2026年6月2日
2026年6月2日
WordPressのデータベース暗号化(at rest)を設定する方法
はじめに
WordPressを運用する上で、データの安全性は非常に重要な要素です。特に、個人情報やセンシティブな情報を扱う場合、その情報が外部から不正アクセスされないよう対策が必要となります。この記事では、MySQL/MariaDBを使用しているWordPressサイトにおいて、静態状態(at rest)でのデータベース暗号化を設定する方法について詳しく解説します。
症状・背景
- サイトで個人情報や機密情報を扱っている場合
- ハッキング被害に遭った経験がある場合
- 事業の規制要件としてデータ保護が求められている場合
- クライアントからデータセキュリティを強化する要求を受けた場合
手順・設定方法
ステップ1: MariaDBのインストールとアップデート
# MariaDBの公式リポジトリを追加
sudo apt-get install software-properties-common
sudo add-apt-repository 'deb http://mirror.csclub.uwaterloo.ca/mariadb/repo/10.5/debian stretch main'
sudo apt-key adv --recv-keys --keyserver hkp://keyserver.ubuntu.com:80 0xF1656F24C74CD1D8
# 更新リストを取得
sudo apt-get update
# MariaDBのインストールとアップデート
sudo apt-get install mariadb-server
ステップ2: データベースの暗号化設定
# MariaDBに接続
mysql -u root -p
# MySQLデータベースの設定ファイルを編集
nano /etc/mysql/mariadb.conf.d/50-server.cnf
# 以下の行を追加または変更
[mysqld]
encrypt-binlog=ON
innodb_encrypt_tables=ON
innodb_encrypt_log=ON
ステップ3: WordPressデータベースの暗号化適用
# MariaDBに接続し、WordPressデータベースを選択
mysql -u root -p wordpress_db_name
# テーブルを暗号化するSQLクエリ実行(例)
ALTER TABLE wp_users ENCRYPT='Y';
# 全てのテーブルに対して同じ操作を行う場合
SELECT CONCAT('ALTER TABLE ', table_schema, '.', table_name, ' ENCRYPT=''Y'';') FROM information_schema.tables WHERE table_schema = DATABASE();
ステップ4: 暗号化状態を確認
# MariaDBに接続し、データベースを選択
mysql -u root -p wordpress_db_name
# テーブルの暗号化状態を確認するSQLクエリ実行(例)
SELECT table_schema, table_name, encrypt_option FROM information_schema.tables WHERE table_schema = DATABASE();
注意事項
- 暗号化設定はMySQLデータベースのバージョンによって異なる場合があるため、公式ドキュメントで最新情報を確認すること。

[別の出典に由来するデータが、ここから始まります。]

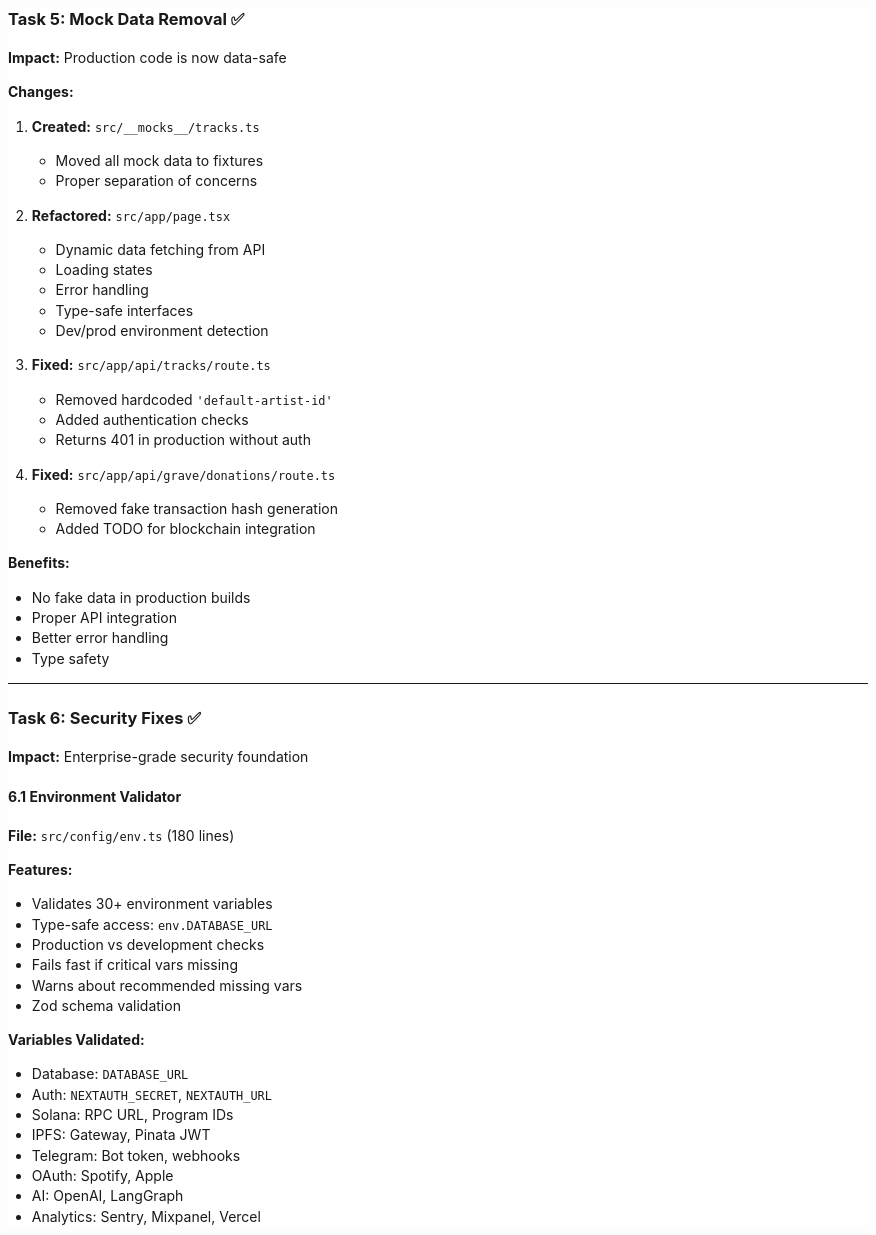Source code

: 
### Task 5: Mock Data Removal ✅
**Impact:** Production code is now data-safe

**Changes:**
1. **Created:** `src/__mocks__/tracks.ts`
   - Moved all mock data to fixtures
   - Proper separation of concerns

2. **Refactored:** `src/app/page.tsx`
   - Dynamic data fetching from API
   - Loading states
   - Error handling
   - Type-safe interfaces
   - Dev/prod environment detection

3. **Fixed:** `src/app/api/tracks/route.ts`
   - Removed hardcoded `'default-artist-id'`
   - Added authentication checks
   - Returns 401 in production without auth

4. **Fixed:** `src/app/api/grave/donations/route.ts`
   - Removed fake transaction hash generation
   - Added TODO for blockchain integration

**Benefits:**
- No fake data in production builds
- Proper API integration
- Better error handling
- Type safety

---

### Task 6: Security Fixes ✅
**Impact:** Enterprise-grade security foundation

#### 6.1 Environment Validator
**File:** `src/config/env.ts` (180 lines)

**Features:**
- Validates 30+ environment variables
- Type-safe access: `env.DATABASE_URL`
- Production vs development checks
- Fails fast if critical vars missing
- Warns about recommended missing vars
- Zod schema validation

**Variables Validated:**
- Database: `DATABASE_URL`
- Auth: `NEXTAUTH_SECRET`, `NEXTAUTH_URL`
- Solana: RPC URL, Program IDs
- IPFS: Gateway, Pinata JWT
- Telegram: Bot token, webhooks
- OAuth: Spotify, Apple
- AI: OpenAI, LangGraph
- Analytics: Sentry, Mixpanel, Vercel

- データベースを暗号化するとパフォーマンスに影響を与える可能性があるので、テスト環境で十分な検証を行うこと。
- バックアップファイルも暗号化されていない状態で保存しないように注意すること。
- キー管理は適切に行い、複数の管理者がアクセスできるようにする。
まとめ
1. インストールとアップデート: MariaDBを最新のバージョンに保つことが重要です。
2. 設定ファイル編集: データベースの暗号化を有効にするための設定を行います。
3. テーブルの暗号化: 実際のデータベース内のテーブルに対して、個別または一括で暗号化を適用します。
4. 状態確認: 暗号化が適切に機能していることを確認するために、定期的にチェックを行うべきです。